Mayank Mamtani, Analyst
And then my final question, just curious about the milestone payment structure with the Amgen LP(a). Is there anything specifically structured around them initiating or along the way of executing our CV outcome studies in any, is there any milestones associated there?
Christopher Anzalone, President and CEO
Unfortunately, we can't provide guidance on the magnitude of milestones or individual triggers. However, it is quite common to have a milestone payment for Phase 3 initiations.
Operator, Operator
Our next question comes from Prakhar Agarwal with Cantor.
Prakhar Agarwal, Analyst
So I had two. First a clarification on AAT. Is the biopsy sampling and the reading protocol between 202 and Phase 2 SEQUOIA trial similar or are there any changes that we should be aware of? And second, on long-term strategy for the CV portfolio, recent CV launches continue to be slow, even for companies with strong existing infrastructure in the space, had 35 million in sales in first half and Novartis is still working through some of the logistical hurdles. So how much of these are the slow CV launches shaping your view about keeping the different assets in house versus looking for partners who already have the infrastructure? Thank you.

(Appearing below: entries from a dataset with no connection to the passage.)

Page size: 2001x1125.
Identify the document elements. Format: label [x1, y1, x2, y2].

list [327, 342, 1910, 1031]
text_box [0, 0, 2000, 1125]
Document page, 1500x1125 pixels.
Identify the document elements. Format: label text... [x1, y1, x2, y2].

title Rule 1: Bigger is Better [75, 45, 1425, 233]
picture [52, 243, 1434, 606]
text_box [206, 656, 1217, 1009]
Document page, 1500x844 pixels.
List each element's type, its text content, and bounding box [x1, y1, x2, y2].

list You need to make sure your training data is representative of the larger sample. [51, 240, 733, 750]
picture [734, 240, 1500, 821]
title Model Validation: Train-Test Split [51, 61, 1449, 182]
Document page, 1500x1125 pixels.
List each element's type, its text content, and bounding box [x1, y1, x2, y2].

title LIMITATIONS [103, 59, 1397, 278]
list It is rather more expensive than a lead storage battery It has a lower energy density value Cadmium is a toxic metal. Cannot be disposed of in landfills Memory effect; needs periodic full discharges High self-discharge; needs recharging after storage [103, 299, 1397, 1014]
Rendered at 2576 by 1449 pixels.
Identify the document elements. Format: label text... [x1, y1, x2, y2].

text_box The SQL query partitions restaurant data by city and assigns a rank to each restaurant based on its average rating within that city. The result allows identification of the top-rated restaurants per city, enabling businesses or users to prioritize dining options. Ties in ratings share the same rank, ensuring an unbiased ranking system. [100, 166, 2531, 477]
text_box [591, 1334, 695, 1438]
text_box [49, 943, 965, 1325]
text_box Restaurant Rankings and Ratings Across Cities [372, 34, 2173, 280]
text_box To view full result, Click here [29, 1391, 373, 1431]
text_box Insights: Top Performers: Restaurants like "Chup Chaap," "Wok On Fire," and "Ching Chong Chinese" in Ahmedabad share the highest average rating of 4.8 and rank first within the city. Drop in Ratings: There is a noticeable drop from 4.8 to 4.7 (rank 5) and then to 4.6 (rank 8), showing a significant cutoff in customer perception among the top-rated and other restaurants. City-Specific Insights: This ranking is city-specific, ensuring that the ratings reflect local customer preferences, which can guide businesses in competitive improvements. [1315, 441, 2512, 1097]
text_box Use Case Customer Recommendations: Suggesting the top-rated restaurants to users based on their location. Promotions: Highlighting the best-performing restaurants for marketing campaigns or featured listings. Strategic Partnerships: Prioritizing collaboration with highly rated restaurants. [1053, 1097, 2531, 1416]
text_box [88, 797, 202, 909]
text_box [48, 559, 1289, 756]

Javier San Martin, Chief Medical Officer
With the AAT program, the biopsy assessment is the same for both studies. We have two pathologists who are trained to read the results together. If they agree, that concludes the assessment. If they disagree, a third pathologist will determine which of the two initial assessments is the final result. The procedure and process remain consistent, and since the same pathologists are involved, I anticipated uniform results from these studies.
Christopher Anzalone, President and CEO
Our ability and willingness to commercialize our cardiovascular assets independently has not changed. We believe these drugs have consistently shown promising data. There are clear applications for both drug candidates. Increasing evidence suggests that elevated triglycerides may impact outcomes for certain patients, and historically, there hasn't been significant options to manage triglycerides. For instance, fish oils may only reduce triglycerides by about 18% to 30%, while APOC3 shows reductions of up to 90% or more, which significantly shifts the results. These represent substantial opportunities for us, affecting a large patient population, and we are committed to pursuing the commercialization of these drugs on our own.
Operator, Operator
This concludes the question-and-answer session. I would like to turn the conference back over to Chris Anzalone for closing remarks.
Christopher Anzalone, President and CEO
Thank everyone for joining today. We look forward to talking to you again next quarter.
Operator, Operator
The conference is now concluded. Thank you for attending today's presentation. You may now disconnect.